Among the entries, find the lines with the string "Special" and copy them.

(Dataset entries)
************

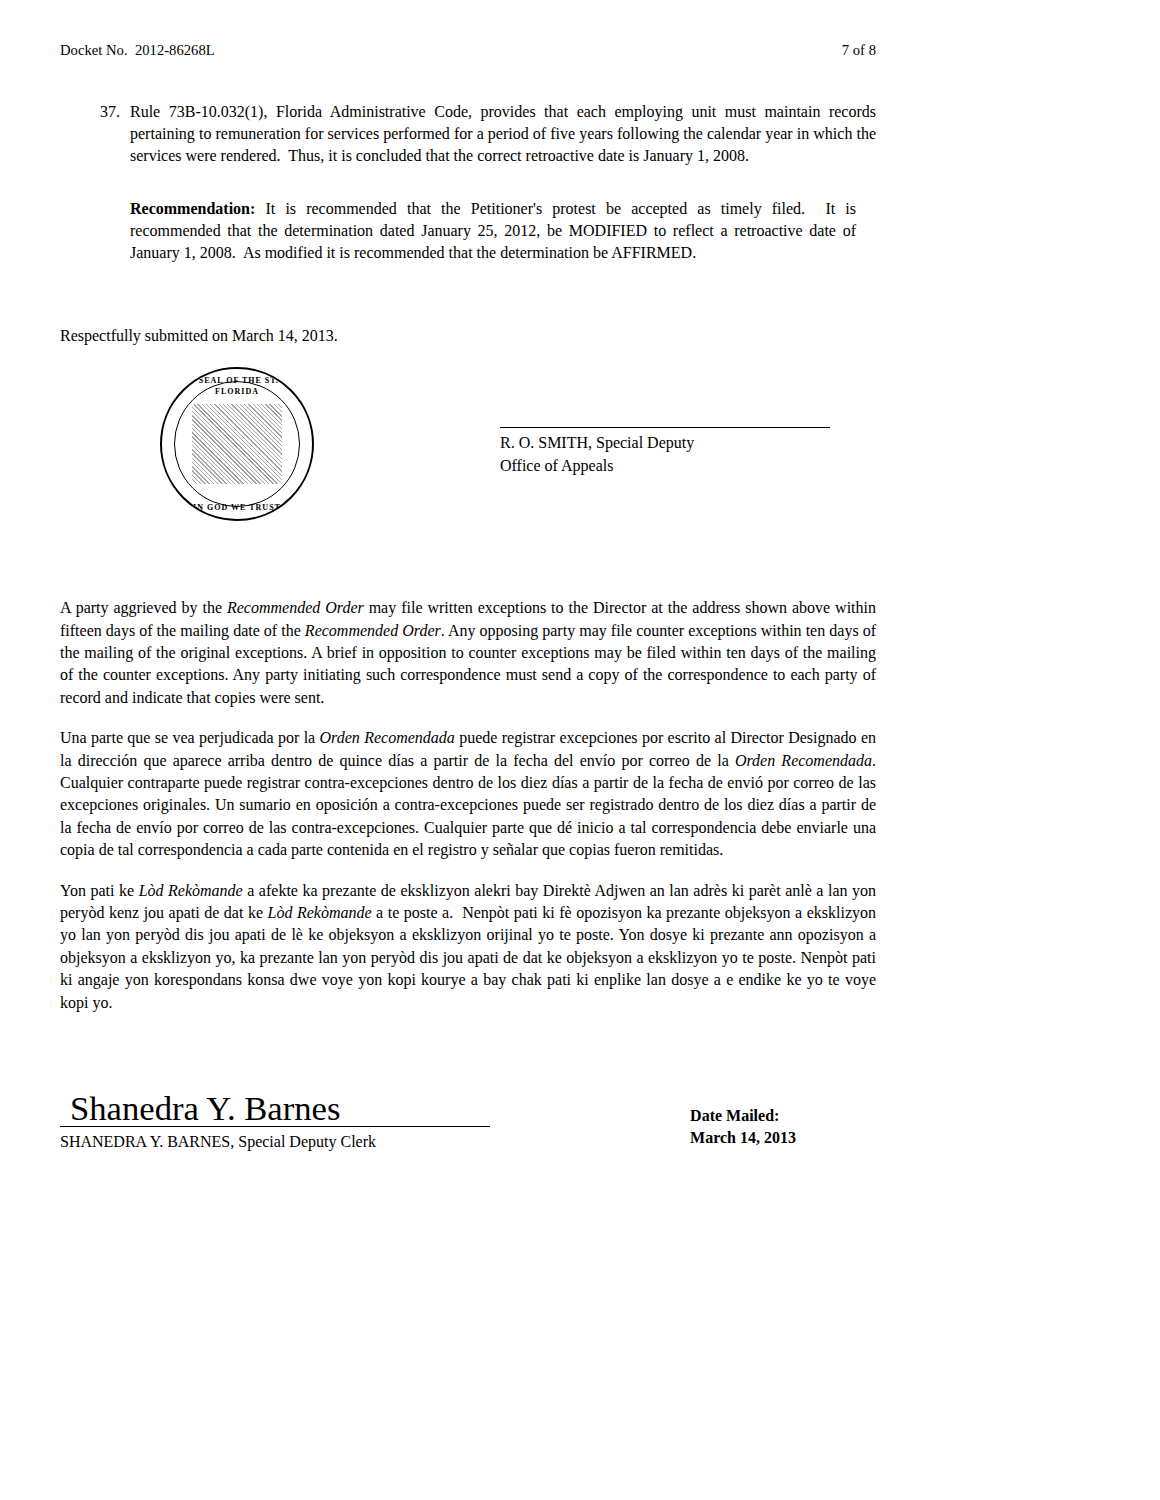Docket No. 2012-86268L 7 of 8
37. Rule 73B-10.032(1), Florida Administrative Code, provides that each employing unit must maintain records pertaining to remuneration for services performed for a period of five years following the calendar year in which the services were rendered. Thus, it is concluded that the correct retroactive date is January 1, 2008.
Recommendation: It is recommended that the Petitioner's protest be accepted as timely filed. It is recommended that the determination dated January 25, 2012, be MODIFIED to reflect a retroactive date of January 1, 2008. As modified it is recommended that the determination be AFFIRMED.
Respectfully submitted on March 14, 2013.
GREAT SEAL OF THE STATE OF FLORIDA
IN GOD WE TRUST
R. O. SMITH, Special Deputy
Office of Appeals
A party aggrieved by the Recommended Order may file written exceptions to the Director at the address shown above within fifteen days of the mailing date of the Recommended Order. Any opposing party may file counter exceptions within ten days of the mailing of the original exceptions. A brief in opposition to counter exceptions may be filed within ten days of the mailing of the counter exceptions. Any party initiating such correspondence must send a copy of the correspondence to each party of record and indicate that copies were sent.
Una parte que se vea perjudicada por la Orden Recomendada puede registrar excepciones por escrito al Director Designado en la dirección que aparece arriba dentro de quince días a partir de la fecha del envío por correo de la Orden Recomendada. Cualquier contraparte puede registrar contra-excepciones dentro de los diez días a partir de la fecha de envió por correo de las excepciones originales. Un sumario en oposición a contra-excepciones puede ser registrado dentro de los diez días a partir de la fecha de envío por correo de las contra-excepciones. Cualquier parte que dé inicio a tal correspondencia debe enviarle una copia de tal correspondencia a cada parte contenida en el registro y señalar que copias fueron remitidas.
Yon pati ke Lòd Rekòmande a afekte ka prezante de eksklizyon alekri bay Direktè Adjwen an lan adrès ki parèt anlè a lan yon peryòd kenz jou apati de dat ke Lòd Rekòmande a te poste a. Nenpòt pati ki fè opozisyon ka prezante objeksyon a eksklizyon yo lan yon peryòd dis jou apati de lè ke objeksyon a eksklizyon orijinal yo te poste. Yon dosye ki prezante ann opozisyon a objeksyon a eksklizyon yo, ka prezante lan yon peryòd dis jou apati de dat ke objeksyon a eksklizyon yo te poste. Nenpòt pati ki angaje yon korespondans konsa dwe voye yon kopi kourye a bay chak pati ki enplike lan dosye a e endike ke yo te voye kopi yo.
Shanedra Y. Barnes
SHANEDRA Y. BARNES, Special Deputy Clerk
Date Mailed:
March 14, 2013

************

WORKED SOLUTION:
R. O. SMITH, Special Deputy
SHANEDRA Y. BARNES, Special Deputy Clerk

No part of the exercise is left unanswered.